Iker Casas, Kenia Lechuga e Alexis López somam ouro para o México em Santo Domingo 2026.

Judô e remo consolidam domínio mexicano

O México ampliou sua liderança nos Jogos Centro-Americanos e do Caribe de Santo Domingo 2026. Ao final do terceiro dia, a delegação soma 27 medalhas de ouro, 23 de prata e 20 de bronze (70 no total), dobrando a safra da Colômbia, sua escolta mais próxima (12 de ouro, 38 no total).

O judoca Iker Casas, de 26 anos, foi coroado na categoria até 80 quilos ao vencer o colombiano Miguel Trejos por 2 a 0 na final. “Não senti pressão em nenhum momento. Tinha uma promessa que tinha que cumprir. Não voltaria ao México sem atingir esse objetivo e tinha que provar meu valor”, declarou Casas. “Eu estava focado o tempo todo.”

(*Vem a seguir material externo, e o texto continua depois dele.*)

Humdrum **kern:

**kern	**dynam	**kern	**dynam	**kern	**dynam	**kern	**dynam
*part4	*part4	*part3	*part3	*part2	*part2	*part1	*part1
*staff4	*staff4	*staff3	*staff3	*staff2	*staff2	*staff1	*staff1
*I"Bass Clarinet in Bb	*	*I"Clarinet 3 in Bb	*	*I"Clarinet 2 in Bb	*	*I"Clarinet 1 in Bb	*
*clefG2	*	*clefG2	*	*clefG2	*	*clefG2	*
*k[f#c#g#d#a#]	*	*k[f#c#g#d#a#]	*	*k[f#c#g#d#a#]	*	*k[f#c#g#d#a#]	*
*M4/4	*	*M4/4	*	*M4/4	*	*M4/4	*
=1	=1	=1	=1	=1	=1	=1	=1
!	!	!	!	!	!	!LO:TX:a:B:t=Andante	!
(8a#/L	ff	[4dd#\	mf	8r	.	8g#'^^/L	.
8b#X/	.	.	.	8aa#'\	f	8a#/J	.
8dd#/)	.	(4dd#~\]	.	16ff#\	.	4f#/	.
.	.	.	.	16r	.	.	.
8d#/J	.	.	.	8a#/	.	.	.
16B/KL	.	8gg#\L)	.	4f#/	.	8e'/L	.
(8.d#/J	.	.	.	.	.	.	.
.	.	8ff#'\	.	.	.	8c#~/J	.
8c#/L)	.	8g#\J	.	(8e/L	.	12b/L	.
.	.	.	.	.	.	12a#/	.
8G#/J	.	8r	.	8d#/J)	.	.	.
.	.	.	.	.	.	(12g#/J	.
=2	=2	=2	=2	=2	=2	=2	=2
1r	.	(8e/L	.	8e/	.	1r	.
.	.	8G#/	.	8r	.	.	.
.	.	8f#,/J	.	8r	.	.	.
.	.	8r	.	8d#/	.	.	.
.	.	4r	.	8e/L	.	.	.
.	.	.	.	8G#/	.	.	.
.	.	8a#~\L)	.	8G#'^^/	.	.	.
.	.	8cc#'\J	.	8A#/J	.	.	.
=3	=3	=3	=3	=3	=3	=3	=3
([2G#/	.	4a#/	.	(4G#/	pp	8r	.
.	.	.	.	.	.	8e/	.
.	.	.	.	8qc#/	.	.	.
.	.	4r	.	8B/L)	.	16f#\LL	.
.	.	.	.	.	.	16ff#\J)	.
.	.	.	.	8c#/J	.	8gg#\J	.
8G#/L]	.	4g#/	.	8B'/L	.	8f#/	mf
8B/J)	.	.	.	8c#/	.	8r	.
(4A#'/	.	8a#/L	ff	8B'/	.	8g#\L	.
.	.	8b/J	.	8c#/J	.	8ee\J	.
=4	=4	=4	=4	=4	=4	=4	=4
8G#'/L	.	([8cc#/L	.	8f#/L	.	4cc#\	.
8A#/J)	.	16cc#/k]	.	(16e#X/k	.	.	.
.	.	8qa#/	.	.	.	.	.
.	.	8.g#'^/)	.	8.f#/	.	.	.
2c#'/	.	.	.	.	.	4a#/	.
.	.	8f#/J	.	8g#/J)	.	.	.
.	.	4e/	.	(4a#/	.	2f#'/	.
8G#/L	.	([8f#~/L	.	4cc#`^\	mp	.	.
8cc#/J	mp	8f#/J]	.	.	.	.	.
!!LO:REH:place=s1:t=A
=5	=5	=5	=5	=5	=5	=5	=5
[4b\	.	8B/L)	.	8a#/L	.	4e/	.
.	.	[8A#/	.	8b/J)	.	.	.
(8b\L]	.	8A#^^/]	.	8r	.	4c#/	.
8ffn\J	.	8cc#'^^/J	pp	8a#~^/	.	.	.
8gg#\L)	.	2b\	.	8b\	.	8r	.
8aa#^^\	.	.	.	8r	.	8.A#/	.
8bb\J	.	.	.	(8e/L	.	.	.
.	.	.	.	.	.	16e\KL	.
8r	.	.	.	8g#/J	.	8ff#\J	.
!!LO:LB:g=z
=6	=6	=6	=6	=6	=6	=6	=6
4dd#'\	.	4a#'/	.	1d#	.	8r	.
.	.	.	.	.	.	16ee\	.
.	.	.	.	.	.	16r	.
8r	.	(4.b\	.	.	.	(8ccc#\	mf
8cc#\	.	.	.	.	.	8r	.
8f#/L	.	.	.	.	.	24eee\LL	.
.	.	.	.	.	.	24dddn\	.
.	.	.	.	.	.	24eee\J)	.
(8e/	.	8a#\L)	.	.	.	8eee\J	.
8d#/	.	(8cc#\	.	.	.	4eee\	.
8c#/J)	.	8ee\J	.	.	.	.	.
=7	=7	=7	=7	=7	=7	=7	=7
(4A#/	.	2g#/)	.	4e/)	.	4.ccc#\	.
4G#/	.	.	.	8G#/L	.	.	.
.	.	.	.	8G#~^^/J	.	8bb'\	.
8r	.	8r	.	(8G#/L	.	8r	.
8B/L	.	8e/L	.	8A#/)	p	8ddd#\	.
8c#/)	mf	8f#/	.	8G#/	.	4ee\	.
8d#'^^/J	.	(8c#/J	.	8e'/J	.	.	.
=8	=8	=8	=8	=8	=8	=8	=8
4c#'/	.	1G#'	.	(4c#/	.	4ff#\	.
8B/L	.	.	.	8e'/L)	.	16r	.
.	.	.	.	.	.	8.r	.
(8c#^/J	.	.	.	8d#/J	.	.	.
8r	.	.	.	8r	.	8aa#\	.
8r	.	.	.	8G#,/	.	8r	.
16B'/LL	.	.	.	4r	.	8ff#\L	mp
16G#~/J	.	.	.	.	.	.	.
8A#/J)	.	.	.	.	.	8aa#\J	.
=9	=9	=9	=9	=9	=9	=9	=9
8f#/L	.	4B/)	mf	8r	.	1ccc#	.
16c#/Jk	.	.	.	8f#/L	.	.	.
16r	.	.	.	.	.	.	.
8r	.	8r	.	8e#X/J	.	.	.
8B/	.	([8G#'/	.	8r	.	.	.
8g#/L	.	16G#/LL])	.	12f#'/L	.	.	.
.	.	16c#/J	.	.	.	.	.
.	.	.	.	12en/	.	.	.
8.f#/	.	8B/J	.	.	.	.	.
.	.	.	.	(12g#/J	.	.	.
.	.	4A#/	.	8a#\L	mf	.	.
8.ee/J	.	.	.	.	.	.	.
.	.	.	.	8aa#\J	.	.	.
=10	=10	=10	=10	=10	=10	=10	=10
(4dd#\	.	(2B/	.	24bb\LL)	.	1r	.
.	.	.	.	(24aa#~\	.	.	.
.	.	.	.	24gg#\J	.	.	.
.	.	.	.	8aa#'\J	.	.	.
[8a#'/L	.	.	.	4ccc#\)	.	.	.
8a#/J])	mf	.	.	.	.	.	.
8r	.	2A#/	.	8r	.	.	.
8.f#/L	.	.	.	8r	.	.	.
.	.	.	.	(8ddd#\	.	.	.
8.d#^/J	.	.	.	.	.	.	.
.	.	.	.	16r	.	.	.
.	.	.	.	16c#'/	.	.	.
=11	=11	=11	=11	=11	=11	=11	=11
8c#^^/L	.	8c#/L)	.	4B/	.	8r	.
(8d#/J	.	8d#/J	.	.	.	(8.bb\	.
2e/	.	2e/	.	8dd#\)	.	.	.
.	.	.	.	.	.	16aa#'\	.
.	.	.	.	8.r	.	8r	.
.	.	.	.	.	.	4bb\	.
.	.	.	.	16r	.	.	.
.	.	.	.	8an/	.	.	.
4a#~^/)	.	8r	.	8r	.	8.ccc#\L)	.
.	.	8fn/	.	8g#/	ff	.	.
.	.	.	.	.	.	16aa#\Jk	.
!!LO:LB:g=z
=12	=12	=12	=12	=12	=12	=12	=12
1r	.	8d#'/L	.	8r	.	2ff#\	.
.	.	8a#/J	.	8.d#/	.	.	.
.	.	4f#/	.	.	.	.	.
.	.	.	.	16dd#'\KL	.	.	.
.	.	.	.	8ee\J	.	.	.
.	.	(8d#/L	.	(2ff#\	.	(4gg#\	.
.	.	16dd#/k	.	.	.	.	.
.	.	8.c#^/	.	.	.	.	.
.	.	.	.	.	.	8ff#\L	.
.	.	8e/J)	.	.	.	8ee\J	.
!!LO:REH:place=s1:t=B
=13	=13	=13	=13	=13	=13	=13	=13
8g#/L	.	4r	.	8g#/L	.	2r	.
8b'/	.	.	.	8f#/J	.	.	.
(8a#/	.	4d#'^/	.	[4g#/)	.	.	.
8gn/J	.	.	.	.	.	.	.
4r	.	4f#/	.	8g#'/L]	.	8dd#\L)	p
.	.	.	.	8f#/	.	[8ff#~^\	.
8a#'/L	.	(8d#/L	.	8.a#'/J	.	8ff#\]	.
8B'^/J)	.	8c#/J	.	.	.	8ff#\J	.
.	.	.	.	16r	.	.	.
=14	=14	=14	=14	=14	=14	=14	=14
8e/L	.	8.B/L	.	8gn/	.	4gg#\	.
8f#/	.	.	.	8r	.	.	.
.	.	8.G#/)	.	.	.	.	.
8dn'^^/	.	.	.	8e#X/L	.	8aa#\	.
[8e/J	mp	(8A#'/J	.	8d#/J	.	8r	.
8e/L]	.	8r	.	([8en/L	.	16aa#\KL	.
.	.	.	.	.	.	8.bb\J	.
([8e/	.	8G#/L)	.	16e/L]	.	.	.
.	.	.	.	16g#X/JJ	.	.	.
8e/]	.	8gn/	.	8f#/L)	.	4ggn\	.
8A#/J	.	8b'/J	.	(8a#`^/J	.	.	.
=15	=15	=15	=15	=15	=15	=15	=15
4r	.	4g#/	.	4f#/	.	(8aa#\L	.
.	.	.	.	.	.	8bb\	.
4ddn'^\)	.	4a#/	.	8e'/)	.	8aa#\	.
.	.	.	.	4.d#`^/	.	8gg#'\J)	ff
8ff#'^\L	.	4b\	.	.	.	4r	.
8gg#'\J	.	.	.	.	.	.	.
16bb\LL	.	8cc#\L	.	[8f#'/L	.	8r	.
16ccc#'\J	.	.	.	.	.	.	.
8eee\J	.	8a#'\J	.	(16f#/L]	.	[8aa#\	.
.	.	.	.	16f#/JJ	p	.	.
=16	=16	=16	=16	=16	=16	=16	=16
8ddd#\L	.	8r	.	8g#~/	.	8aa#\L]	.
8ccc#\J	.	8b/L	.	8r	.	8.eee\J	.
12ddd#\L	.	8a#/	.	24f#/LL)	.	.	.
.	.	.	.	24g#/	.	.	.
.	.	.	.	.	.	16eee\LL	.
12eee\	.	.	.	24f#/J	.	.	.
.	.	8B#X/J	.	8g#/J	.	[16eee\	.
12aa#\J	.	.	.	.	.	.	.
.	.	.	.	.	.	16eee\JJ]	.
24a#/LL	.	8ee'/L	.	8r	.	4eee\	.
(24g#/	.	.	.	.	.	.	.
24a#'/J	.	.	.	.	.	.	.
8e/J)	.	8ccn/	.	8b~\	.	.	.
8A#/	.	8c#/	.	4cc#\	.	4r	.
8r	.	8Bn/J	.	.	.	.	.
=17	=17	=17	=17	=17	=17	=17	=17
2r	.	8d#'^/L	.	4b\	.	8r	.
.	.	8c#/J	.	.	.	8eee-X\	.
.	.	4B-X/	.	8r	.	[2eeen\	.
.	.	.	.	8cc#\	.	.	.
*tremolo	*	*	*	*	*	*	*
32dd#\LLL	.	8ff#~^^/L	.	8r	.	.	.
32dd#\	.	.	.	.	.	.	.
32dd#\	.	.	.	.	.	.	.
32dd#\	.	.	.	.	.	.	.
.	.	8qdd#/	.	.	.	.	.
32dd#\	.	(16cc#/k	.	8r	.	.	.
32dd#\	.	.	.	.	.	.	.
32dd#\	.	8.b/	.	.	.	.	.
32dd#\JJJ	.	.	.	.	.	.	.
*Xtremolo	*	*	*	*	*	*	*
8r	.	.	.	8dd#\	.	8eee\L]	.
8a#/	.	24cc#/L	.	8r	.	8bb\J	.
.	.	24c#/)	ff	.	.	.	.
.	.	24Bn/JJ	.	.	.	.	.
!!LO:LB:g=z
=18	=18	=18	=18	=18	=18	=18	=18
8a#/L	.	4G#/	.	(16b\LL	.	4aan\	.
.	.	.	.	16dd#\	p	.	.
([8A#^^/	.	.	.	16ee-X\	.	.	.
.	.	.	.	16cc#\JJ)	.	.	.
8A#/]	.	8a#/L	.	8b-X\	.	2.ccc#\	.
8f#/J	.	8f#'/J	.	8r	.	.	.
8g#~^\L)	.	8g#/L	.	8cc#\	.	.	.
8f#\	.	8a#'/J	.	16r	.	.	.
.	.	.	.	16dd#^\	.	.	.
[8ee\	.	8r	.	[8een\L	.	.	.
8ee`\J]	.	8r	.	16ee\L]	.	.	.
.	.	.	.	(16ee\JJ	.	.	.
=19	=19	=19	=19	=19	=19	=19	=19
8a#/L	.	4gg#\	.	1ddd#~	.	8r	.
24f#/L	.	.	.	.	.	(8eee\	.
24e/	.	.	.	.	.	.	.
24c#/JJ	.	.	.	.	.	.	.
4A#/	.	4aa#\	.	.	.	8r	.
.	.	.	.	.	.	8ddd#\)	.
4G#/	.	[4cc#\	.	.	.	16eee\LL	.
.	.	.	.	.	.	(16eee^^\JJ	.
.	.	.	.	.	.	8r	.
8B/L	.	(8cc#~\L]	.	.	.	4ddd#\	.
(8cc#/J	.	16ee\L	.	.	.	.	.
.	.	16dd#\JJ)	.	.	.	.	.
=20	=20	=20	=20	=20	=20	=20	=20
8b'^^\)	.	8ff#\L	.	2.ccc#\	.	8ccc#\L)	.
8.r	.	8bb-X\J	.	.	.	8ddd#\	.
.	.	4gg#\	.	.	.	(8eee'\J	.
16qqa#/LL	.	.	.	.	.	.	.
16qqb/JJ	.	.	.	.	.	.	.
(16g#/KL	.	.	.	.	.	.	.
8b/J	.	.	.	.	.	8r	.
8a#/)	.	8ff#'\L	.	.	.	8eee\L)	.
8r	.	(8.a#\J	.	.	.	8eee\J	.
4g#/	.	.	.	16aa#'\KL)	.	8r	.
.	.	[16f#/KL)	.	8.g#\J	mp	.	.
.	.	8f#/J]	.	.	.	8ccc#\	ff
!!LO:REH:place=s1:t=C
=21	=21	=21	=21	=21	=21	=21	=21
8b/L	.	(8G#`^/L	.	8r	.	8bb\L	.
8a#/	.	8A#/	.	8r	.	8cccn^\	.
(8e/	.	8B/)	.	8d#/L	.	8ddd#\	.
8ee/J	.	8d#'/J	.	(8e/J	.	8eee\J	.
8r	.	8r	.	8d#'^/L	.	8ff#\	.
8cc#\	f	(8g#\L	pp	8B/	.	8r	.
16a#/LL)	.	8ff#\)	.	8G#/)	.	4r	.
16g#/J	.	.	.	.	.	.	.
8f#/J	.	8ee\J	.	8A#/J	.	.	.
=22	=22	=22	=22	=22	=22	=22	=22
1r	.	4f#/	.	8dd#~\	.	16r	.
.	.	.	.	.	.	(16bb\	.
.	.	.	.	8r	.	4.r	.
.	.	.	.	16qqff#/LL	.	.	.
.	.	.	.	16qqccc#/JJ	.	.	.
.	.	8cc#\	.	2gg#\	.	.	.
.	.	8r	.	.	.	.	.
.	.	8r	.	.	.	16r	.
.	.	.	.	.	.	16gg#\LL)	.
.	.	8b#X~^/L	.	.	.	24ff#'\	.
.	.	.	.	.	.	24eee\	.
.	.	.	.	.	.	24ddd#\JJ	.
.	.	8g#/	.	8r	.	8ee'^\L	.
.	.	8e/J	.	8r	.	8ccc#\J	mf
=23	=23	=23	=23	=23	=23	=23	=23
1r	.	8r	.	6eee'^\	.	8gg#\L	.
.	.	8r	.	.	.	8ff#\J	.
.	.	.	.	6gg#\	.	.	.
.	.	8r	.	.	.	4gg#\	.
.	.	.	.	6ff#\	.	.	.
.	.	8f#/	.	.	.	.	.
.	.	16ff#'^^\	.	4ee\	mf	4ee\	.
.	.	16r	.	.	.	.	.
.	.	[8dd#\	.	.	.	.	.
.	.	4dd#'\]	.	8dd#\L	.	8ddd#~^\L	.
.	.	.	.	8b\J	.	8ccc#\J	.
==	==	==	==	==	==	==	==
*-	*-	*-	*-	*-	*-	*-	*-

No remo, Kenia Lechuga e Alexis López conquistaram o ouro nas provas individuais de remo curto. Lechuga, de 32 anos e medalhista mundial, registrou 7m54,49 minutos, superando a cubana Loraisis Echavarría (8m10,61) e a venezuelana Kimberlin Meneses (8m12,79). “Estou sempre motivado para dedicar as minhas competências às pessoas que mais amo, claro, ao meu país, à minha família, aos amigos e até aos meus cães”, afirmou. López García venceu com 7:23,11 minutos, à frente do dominicano Ignacio Vásquez (7:25,69) e do cubano Leduar Suárez (7:32,53).

Colômbia responde no ciclismo de pista

A Colômbia diminuiu a diferença com duas medalhas de ouro na busca por equipes. O quarteto feminino (Lina Marcela Hernández, Elizabeth Castaño, Luciana Osorio e Camila Valbuena) parou o cronômetro em 3m56s353, relegando o México à prata e a Venezuela ao bronze. Na categoria masculina, Brayan Sánchez, Bryan Gómez, Juan Arango e Jordan Parra (4m13s655) também venceram a seleção mexicana.

Cuba permanece em terceiro (10 ouros, 27 no total), seguida pela Venezuela (7, 30) e pela anfitriã República Dominicana (6, 26).